### Exercise objective
Could you pull out, word for word, the lines starting at the very beginning of the items and ending with the line that contains "dem Museum zu Brüssel", with both of those lines included and the pictures left out?

### Entries shown

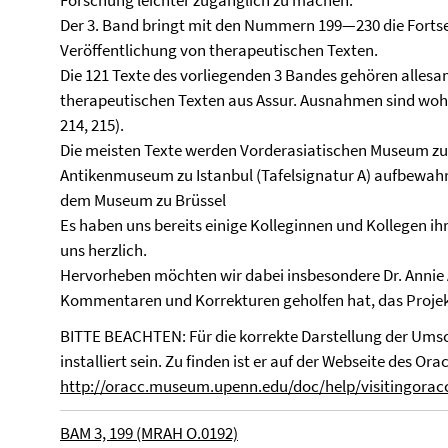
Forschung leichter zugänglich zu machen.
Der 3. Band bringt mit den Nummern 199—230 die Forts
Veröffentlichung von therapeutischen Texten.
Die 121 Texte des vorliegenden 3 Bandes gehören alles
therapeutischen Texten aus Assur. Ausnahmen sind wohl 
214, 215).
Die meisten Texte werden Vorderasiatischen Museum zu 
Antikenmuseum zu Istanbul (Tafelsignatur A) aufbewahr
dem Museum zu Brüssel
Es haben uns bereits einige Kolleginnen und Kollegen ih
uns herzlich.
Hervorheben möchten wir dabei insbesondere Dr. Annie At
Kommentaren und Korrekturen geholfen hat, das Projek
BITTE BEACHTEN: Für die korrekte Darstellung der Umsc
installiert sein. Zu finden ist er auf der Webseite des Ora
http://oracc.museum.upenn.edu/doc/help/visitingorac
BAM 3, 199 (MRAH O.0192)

### Response to this task
Forschung leichter zugänglich zu machen.
Der 3. Band bringt mit den Nummern 199—230 die Forts
Veröffentlichung von therapeutischen Texten.
Die 121 Texte des vorliegenden 3 Bandes gehören alles
therapeutischen Texten aus Assur. Ausnahmen sind wohl 
214, 215).
Die meisten Texte werden Vorderasiatischen Museum zu 
Antikenmuseum zu Istanbul (Tafelsignatur A) aufbewahr
dem Museum zu Brüssel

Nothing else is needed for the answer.